Maybe Guilliman will be portrayed from the "betrayer" angle, seeing as he is more concerned with Ultramar rather than the Emperor and the Heresy. It's as if he takes a step back from the Heresy to see who has the upper hand before choosing his side...


----------



## Child-of-the-Emperor (Feb 22, 2009)

Chaosveteran said:


> Maybe Guilliman will be portrayed from the "betrayer" angle, seeing as he is more concerned with Ultramar rather than the Emperor and the Heresy. It's as if he takes a step back from the Heresy to see who has the upper hand before choosing his side...


I don't think so.

Guilliman was loyal to the Emperor, there is no doubt about that. Though he was pragmatic about his loyalty; he knew he couldn't achieve much if he recklessly stormed into the war after Calth, his Legion was too diminished. Instead, he consolidated his position in Ultramar, rebuilt his forces, mustered other Imperial forces to him, compiled the Codex Astartes, and secured and maintained the Emperor's ideals and ultimately the future of the Imperium.
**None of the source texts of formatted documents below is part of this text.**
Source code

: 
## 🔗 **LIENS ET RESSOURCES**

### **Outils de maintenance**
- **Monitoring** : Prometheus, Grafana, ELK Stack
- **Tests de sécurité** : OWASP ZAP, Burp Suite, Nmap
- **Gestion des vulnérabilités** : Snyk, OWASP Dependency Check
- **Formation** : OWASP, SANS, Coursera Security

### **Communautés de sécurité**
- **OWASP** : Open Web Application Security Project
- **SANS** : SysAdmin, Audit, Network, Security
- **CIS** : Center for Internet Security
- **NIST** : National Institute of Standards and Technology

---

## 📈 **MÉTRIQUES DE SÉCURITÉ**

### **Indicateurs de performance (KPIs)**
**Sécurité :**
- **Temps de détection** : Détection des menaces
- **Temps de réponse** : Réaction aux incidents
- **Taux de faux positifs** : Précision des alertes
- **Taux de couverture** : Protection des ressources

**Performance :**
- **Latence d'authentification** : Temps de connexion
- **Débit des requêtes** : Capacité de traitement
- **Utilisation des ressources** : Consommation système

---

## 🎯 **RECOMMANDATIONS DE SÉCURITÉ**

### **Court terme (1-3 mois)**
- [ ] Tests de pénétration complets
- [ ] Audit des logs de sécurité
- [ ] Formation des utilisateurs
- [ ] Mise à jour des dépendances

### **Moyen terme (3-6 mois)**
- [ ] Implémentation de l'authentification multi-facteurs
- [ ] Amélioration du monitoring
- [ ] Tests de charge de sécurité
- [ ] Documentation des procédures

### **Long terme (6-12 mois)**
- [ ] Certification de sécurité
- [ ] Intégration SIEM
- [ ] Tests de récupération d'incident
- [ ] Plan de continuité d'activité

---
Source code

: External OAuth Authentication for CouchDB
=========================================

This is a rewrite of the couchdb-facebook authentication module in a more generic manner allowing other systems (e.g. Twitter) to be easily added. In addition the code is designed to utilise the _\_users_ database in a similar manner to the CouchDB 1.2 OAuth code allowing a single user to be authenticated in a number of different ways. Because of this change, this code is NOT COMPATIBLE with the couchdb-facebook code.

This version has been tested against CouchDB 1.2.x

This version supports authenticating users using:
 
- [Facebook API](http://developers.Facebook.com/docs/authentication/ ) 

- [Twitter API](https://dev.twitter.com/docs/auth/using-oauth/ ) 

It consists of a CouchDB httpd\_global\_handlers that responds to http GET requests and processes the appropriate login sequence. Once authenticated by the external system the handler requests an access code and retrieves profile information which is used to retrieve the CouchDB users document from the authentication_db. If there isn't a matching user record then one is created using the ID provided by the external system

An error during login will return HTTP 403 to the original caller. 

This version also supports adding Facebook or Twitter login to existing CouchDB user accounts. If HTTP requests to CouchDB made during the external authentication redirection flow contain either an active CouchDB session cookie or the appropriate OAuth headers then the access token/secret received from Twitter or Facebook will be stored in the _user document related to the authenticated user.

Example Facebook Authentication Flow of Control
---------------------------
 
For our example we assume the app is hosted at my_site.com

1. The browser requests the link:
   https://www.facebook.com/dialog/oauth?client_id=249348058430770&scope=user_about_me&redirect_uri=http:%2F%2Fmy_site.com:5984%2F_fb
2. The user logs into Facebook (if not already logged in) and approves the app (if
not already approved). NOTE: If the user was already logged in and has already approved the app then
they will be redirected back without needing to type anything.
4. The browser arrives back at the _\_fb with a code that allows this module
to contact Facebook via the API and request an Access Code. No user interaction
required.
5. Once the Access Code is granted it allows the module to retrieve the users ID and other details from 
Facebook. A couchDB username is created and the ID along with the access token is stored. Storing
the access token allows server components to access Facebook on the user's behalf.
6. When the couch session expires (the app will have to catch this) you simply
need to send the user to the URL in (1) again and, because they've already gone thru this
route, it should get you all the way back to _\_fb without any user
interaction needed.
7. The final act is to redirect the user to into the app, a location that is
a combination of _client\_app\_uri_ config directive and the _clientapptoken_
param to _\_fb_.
Outside the Sol System, Ultramar probably became home to the highest concentration of Imperial forces during the _Age of Darkness_. 

Personally, I hope _Betrayer_ and _The Unremembered Empire_ carry on and elaborate upon this. Guilliman's choices as portrayed in _Rules of Engagement_ implemented a much needed breath of fresh air; Dorn and Manus were the rigid loyalists who would hurl their Legions into oblivion to directly defend the Emperor, if all the loyalist Primarchs were portrayed as such it would be an opportunity wasted. In fact one of the most interesting things about the more recent Heresy installments is seeing the reactions of some of the different loyalist Primarchs (primarily Guilliman and the Lion). Guilliman is willing to secede from the war in order to secure the Imperium's future, perhaps also knowingly damning the Emperor and Terra to death and destruction, something which I think is a fantastic plot-line. Whilst the Lion nobly attempts to hold the seams of the Imperium together by crusading against traitor forces in the desolate and forgotten, but vital, regions of Imperial space, whilst also believing that the Legions would bleed each other dry and ultimately destroy one another in the conflict. The Lion's reaction to Guilliman's _Imperium Secundus_ was also fascinating and promises very enticing future plot-lines.


----------